◆ Directions for this task: In the lines below, output everything from the first line through the line containing "欲降低尿毒素之含量可透過限制" exactly as it is. Pictures are not part of the output.

------ Task inputs

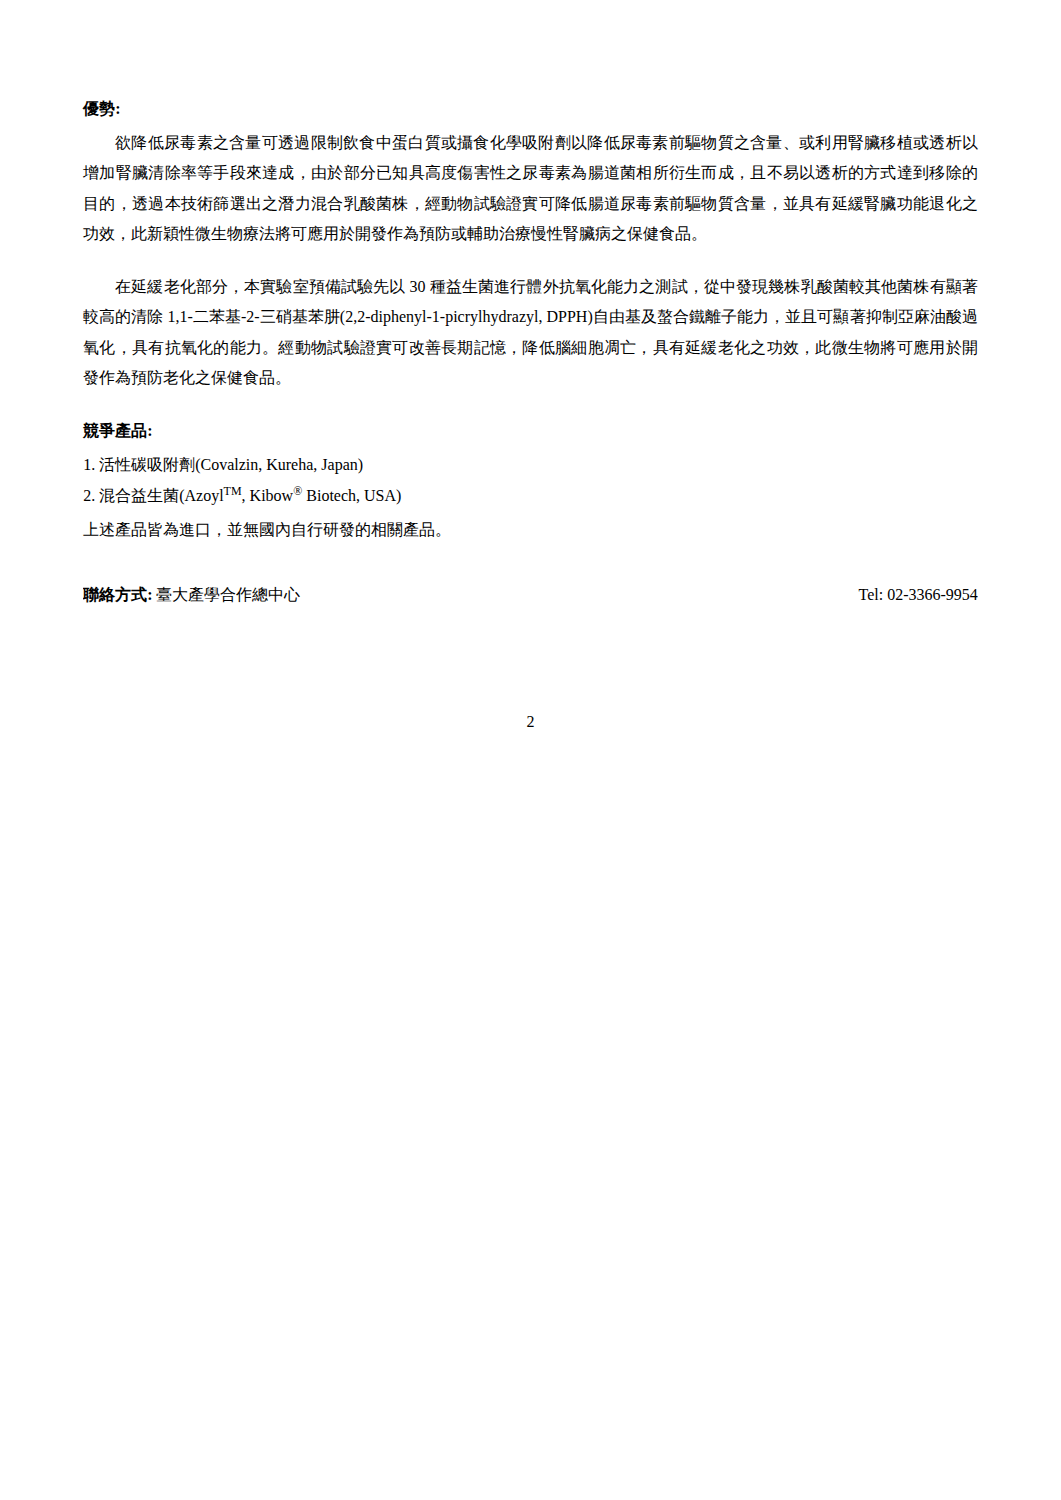優勢:
欲降低尿毒素之含量可透過限制飲食中蛋白質或攝食化學吸附劑以降低尿毒素前驅物質之含量、或利用腎臟移植或透析以增加腎臟清除率等手段來達成，由於部分已知具高度傷害性之尿毒素為腸道菌相所衍生而成，且不易以透析的方式達到移除的目的，透過本技術篩選出之潛力混合乳酸菌株，經動物試驗證實可降低腸道尿毒素前驅物質含量，並具有延緩腎臟功能退化之功效，此新穎性微生物療法將可應用於開發作為預防或輔助治療慢性腎臟病之保健食品。
在延緩老化部分，本實驗室預備試驗先以 30 種益生菌進行體外抗氧化能力之測試，從中發現幾株乳酸菌較其他菌株有顯著較高的清除 1,1-二苯基-2-三硝基苯肼(2,2-diphenyl-1-picrylhydrazyl, DPPH)自由基及螯合鐵離子能力，並且可顯著抑制亞麻油酸過氧化，具有抗氧化的能力。經動物試驗證實可改善長期記憶，降低腦細胞凋亡，具有延緩老化之功效，此微生物將可應用於開發作為預防老化之保健食品。
競爭產品:
1. 活性碳吸附劑(Covalzin, Kureha, Japan)
2. 混合益生菌(AzoylTM, Kibow® Biotech, USA)
上述產品皆為進口，並無國內自行研發的相關產品。
聯絡方式: 臺大產學合作總中心 Tel: 02-3366-9954
2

------------

◆ Result for this exercise:
優勢:
欲降低尿毒素之含量可透過限制飲食中蛋白質或攝食化學吸附劑以降低尿毒素前驅物質之含量、或利用腎臟移植或透析以增加腎臟清除率等手段來達成，由於部分已知具高度傷害性之尿毒素為腸道菌相所衍生而成，且不易以透析的方式達到移除的目的，透過本技術篩選出之潛力混合乳酸菌株，經動物試驗證實可降低腸道尿毒素前驅物質含量，並具有延緩腎臟功能退化之功效，此新穎性微生物療法將可應用於開發作為預防或輔助治療慢性腎臟病之保健食品。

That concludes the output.